With this strong performance in manufacturing, why, then, does the report suggest that we need to tilt the nation’s economic policy focus even more toward manufacturing? To be sure, as the report affirms, “Manufacturing matters.” But so, too, do health care services, financial services, and many other sectors. The extra emphasis placed on an apparently relatively healthy economic sector loudly smacks of an unjustified and unjustifiable policy bias and an unhealthy sense of government-knows-best industrial planning.

In other areas, the report includes a useful discussion of the role of federal regulations and “how best to strike a balance between competing public objectives” of job creation on the one hand and the need to achieve regulatory intent on the other. Unfortunately, the preponderance of the discussion and recommendations involve trying to rationalize the regulatory review process for new regulations, which are grains of sand compared to the massive mountain of existing regulations. The council’s focus should have been on how to clear away some of the mountain.

Only the third recommendation in the regulation discussion touches on the mountain, calling for a “retrospective review of rules and their impact,” directing the badly outgunned and undermanned Office of Independent Regulatory Analysis (OIRA) within the White House’s Office of Management and Budget to “provide guidance on how agencies should prioritize the review of rules and develop and implement a system for retrospective review in the future.” In effect, OIRA is to develop a plan for a system to devise a review of how to study what agencies might like to consider. That’s Washington-speak for “do nothing.”

The one really bright spot in the report is the call for tax reform, especially the need to simplify the corporate income tax and reduce the corporate income tax rate, which, as of April 1 (when Japan finally reduces its rate), will be the highest in the industrialized world at 39.2 percent. Unfortunately, the report is silent on the closely related issue of the need to reform the rest of the tax system, especially the taxation of non-corporate businesses, such as partnerships and sole proprietorships. It is unreasonable and implausible to imagine that the federal government could or would substantially simplify the tax system and cut the tax rate facing the largest businesses while leaving small and medium-sized businesses stuck with the old, complex system and high tax rates.

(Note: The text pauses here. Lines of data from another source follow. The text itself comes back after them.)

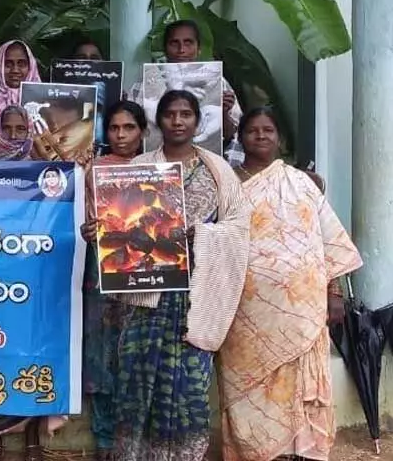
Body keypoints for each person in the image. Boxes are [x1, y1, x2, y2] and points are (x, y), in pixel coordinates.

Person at [113, 90, 251, 461]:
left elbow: (239, 225)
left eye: (185, 114)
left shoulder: (217, 169)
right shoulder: (139, 166)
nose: (177, 121)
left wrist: (204, 235)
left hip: (196, 292)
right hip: (145, 295)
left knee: (189, 380)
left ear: (196, 121)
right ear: (158, 121)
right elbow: (116, 224)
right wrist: (96, 232)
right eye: (170, 114)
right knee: (137, 380)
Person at [219, 107, 361, 461]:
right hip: (244, 310)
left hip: (303, 308)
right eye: (253, 130)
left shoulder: (302, 183)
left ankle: (301, 450)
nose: (262, 135)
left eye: (269, 129)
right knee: (247, 386)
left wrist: (334, 293)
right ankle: (253, 450)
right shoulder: (227, 185)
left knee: (301, 380)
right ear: (240, 137)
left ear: (280, 138)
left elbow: (327, 240)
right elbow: (215, 243)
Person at [79, 100, 146, 461]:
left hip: (147, 272)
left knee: (138, 351)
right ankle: (104, 438)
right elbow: (83, 220)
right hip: (102, 268)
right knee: (101, 350)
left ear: (143, 132)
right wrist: (87, 229)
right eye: (115, 128)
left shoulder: (158, 169)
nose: (120, 135)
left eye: (129, 128)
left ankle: (134, 437)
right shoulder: (93, 169)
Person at [127, 20, 242, 163]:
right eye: (174, 43)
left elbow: (232, 135)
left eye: (188, 43)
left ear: (198, 48)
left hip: (204, 165)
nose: (181, 49)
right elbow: (129, 130)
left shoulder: (218, 82)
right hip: (155, 165)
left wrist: (224, 113)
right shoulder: (145, 84)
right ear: (165, 49)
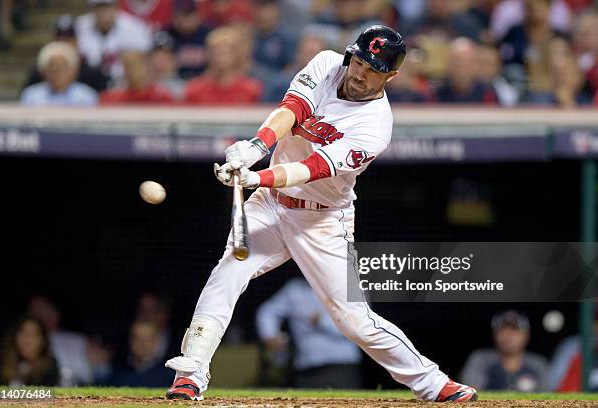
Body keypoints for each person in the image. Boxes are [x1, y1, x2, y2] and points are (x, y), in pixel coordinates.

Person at [164, 24, 477, 402]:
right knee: (227, 274)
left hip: (323, 219)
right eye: (359, 61)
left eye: (373, 69)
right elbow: (291, 110)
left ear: (391, 76)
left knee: (355, 321)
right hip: (271, 205)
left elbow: (313, 167)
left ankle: (433, 383)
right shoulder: (328, 64)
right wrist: (253, 148)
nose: (360, 73)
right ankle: (191, 373)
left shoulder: (375, 126)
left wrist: (256, 177)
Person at [256, 277, 362, 388]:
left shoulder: (348, 285)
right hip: (306, 367)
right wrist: (270, 334)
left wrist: (323, 321)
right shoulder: (294, 289)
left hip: (341, 365)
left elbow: (359, 327)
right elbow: (267, 311)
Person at [460, 310, 549, 392]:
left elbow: (548, 398)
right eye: (502, 330)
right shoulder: (480, 359)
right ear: (494, 334)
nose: (508, 336)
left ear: (526, 335)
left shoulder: (538, 364)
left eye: (515, 330)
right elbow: (470, 395)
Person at [22, 14, 109, 93]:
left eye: (68, 38)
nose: (63, 42)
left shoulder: (92, 73)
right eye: (59, 37)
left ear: (76, 41)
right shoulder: (39, 72)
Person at [182, 26, 263, 105]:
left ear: (236, 55)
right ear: (208, 55)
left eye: (226, 53)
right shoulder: (194, 90)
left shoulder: (252, 90)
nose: (221, 58)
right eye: (216, 53)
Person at [27, 296, 95, 386]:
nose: (43, 315)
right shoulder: (25, 340)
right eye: (38, 311)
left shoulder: (77, 339)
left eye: (47, 309)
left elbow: (94, 373)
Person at [75, 0, 152, 80]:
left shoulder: (135, 27)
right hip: (88, 81)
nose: (103, 12)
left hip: (123, 82)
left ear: (116, 7)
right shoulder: (78, 26)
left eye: (107, 7)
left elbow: (143, 61)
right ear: (91, 9)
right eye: (99, 7)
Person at [20, 42, 99, 106]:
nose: (56, 72)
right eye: (51, 68)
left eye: (62, 67)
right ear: (42, 71)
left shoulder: (87, 96)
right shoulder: (31, 96)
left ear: (74, 71)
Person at [95, 321, 172, 387]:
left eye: (147, 339)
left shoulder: (168, 375)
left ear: (156, 342)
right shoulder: (117, 372)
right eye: (138, 338)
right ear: (130, 341)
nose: (142, 344)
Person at [434, 37, 498, 104]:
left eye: (467, 62)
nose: (462, 67)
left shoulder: (488, 94)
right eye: (457, 61)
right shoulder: (436, 95)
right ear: (449, 64)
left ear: (476, 64)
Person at [0, 317, 60, 386]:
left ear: (43, 341)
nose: (27, 341)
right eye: (23, 333)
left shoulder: (49, 368)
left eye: (34, 335)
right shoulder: (3, 364)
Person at [100, 50, 175, 104]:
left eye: (134, 66)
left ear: (145, 67)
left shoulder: (161, 96)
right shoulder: (114, 97)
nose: (130, 71)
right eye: (126, 67)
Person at [165, 0, 211, 79]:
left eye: (186, 15)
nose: (182, 20)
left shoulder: (209, 34)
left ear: (197, 15)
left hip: (204, 81)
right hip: (174, 82)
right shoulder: (167, 34)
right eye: (178, 16)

The Jobs Council has added useful ideas and recommendations to the nation’s policy menu. Many of these are quite modest in scope, and some are misguided or suggest an errant focus, but overall the council’s work has borne fruit. One can only hope that some of the better ideas from the council’s report receive a moment’s consideration in the White House before being squashed by President Obama, as with the Keystone decision.